>>>
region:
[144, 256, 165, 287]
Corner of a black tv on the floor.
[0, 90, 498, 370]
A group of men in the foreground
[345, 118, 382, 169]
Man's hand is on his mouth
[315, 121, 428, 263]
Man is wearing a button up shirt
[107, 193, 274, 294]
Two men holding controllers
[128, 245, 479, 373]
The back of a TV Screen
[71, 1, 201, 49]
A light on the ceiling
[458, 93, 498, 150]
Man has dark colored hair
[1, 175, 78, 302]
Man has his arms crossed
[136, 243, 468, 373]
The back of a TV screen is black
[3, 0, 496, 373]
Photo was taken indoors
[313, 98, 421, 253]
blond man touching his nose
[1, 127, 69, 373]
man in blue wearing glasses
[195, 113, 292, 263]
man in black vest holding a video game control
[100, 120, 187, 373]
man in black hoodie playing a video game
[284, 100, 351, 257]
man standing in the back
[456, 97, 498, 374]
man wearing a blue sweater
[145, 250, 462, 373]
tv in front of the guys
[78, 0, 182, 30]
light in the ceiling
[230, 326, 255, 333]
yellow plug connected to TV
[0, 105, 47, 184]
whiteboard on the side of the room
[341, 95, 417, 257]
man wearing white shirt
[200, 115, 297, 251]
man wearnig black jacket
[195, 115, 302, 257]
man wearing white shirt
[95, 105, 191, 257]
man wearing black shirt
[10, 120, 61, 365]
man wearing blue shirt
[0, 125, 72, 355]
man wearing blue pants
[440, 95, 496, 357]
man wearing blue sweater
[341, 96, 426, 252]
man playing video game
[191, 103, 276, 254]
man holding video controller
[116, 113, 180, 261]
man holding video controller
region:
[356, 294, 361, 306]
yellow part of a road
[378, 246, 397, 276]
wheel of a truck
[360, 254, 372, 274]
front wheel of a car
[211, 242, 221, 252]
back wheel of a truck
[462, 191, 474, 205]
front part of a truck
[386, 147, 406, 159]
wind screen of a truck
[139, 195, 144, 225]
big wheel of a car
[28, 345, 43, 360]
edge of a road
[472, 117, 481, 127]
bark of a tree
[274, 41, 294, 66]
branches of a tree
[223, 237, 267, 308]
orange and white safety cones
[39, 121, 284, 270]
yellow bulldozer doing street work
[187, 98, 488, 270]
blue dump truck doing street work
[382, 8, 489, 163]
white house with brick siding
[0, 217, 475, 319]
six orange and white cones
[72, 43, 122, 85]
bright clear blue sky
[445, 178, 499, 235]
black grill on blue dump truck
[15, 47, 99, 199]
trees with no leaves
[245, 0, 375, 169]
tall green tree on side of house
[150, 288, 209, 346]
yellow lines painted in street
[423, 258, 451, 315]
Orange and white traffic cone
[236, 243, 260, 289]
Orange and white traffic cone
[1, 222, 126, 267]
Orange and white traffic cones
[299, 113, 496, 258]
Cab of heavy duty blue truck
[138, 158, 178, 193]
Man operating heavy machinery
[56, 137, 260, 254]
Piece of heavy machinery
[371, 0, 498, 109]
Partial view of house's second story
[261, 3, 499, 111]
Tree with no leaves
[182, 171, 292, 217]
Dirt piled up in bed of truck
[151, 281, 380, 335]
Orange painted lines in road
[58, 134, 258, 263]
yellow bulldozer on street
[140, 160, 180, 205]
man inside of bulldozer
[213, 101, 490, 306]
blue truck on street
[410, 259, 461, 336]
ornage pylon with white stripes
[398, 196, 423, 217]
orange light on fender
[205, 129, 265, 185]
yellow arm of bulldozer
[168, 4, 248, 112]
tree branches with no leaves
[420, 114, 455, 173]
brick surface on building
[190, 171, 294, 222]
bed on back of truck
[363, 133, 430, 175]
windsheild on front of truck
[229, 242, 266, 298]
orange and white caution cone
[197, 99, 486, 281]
<<<
▸ ABOUT THIS TASK
Rewrite the rows starting at the line containing "[1, 175, 78, 302]" and ending at the line containing "Tree with no leaves", substituting "area" for "region" and leaving everything else unchanged. Return only those lines.

▸ THE ANSWER
[1, 175, 78, 302]
Man has his arms crossed
[136, 243, 468, 373]
The back of a TV screen is black
[3, 0, 496, 373]
Photo was taken indoors
[313, 98, 421, 253]
blond man touching his nose
[1, 127, 69, 373]
man in blue wearing glasses
[195, 113, 292, 263]
man in black vest holding a video game control
[100, 120, 187, 373]
man in black hoodie playing a video game
[284, 100, 351, 257]
man standing in the back
[456, 97, 498, 374]
man wearing a blue sweater
[145, 250, 462, 373]
tv in front of the guys
[78, 0, 182, 30]
light in the ceiling
[230, 326, 255, 333]
yellow plug connected to TV
[0, 105, 47, 184]
whiteboard on the side of the room
[341, 95, 417, 257]
man wearing white shirt
[200, 115, 297, 251]
man wearnig black jacket
[195, 115, 302, 257]
man wearing white shirt
[95, 105, 191, 257]
man wearing black shirt
[10, 120, 61, 365]
man wearing blue shirt
[0, 125, 72, 355]
man wearing blue pants
[440, 95, 496, 357]
man wearing blue sweater
[341, 96, 426, 252]
man playing video game
[191, 103, 276, 254]
man holding video controller
[116, 113, 180, 261]
man holding video controller
area:
[356, 294, 361, 306]
yellow part of a road
[378, 246, 397, 276]
wheel of a truck
[360, 254, 372, 274]
front wheel of a car
[211, 242, 221, 252]
back wheel of a truck
[462, 191, 474, 205]
front part of a truck
[386, 147, 406, 159]
wind screen of a truck
[139, 195, 144, 225]
big wheel of a car
[28, 345, 43, 360]
edge of a road
[472, 117, 481, 127]
bark of a tree
[274, 41, 294, 66]
branches of a tree
[223, 237, 267, 308]
orange and white safety cones
[39, 121, 284, 270]
yellow bulldozer doing street work
[187, 98, 488, 270]
blue dump truck doing street work
[382, 8, 489, 163]
white house with brick siding
[0, 217, 475, 319]
six orange and white cones
[72, 43, 122, 85]
bright clear blue sky
[445, 178, 499, 235]
black grill on blue dump truck
[15, 47, 99, 199]
trees with no leaves
[245, 0, 375, 169]
tall green tree on side of house
[150, 288, 209, 346]
yellow lines painted in street
[423, 258, 451, 315]
Orange and white traffic cone
[236, 243, 260, 289]
Orange and white traffic cone
[1, 222, 126, 267]
Orange and white traffic cones
[299, 113, 496, 258]
Cab of heavy duty blue truck
[138, 158, 178, 193]
Man operating heavy machinery
[56, 137, 260, 254]
Piece of heavy machinery
[371, 0, 498, 109]
Partial view of house's second story
[261, 3, 499, 111]
Tree with no leaves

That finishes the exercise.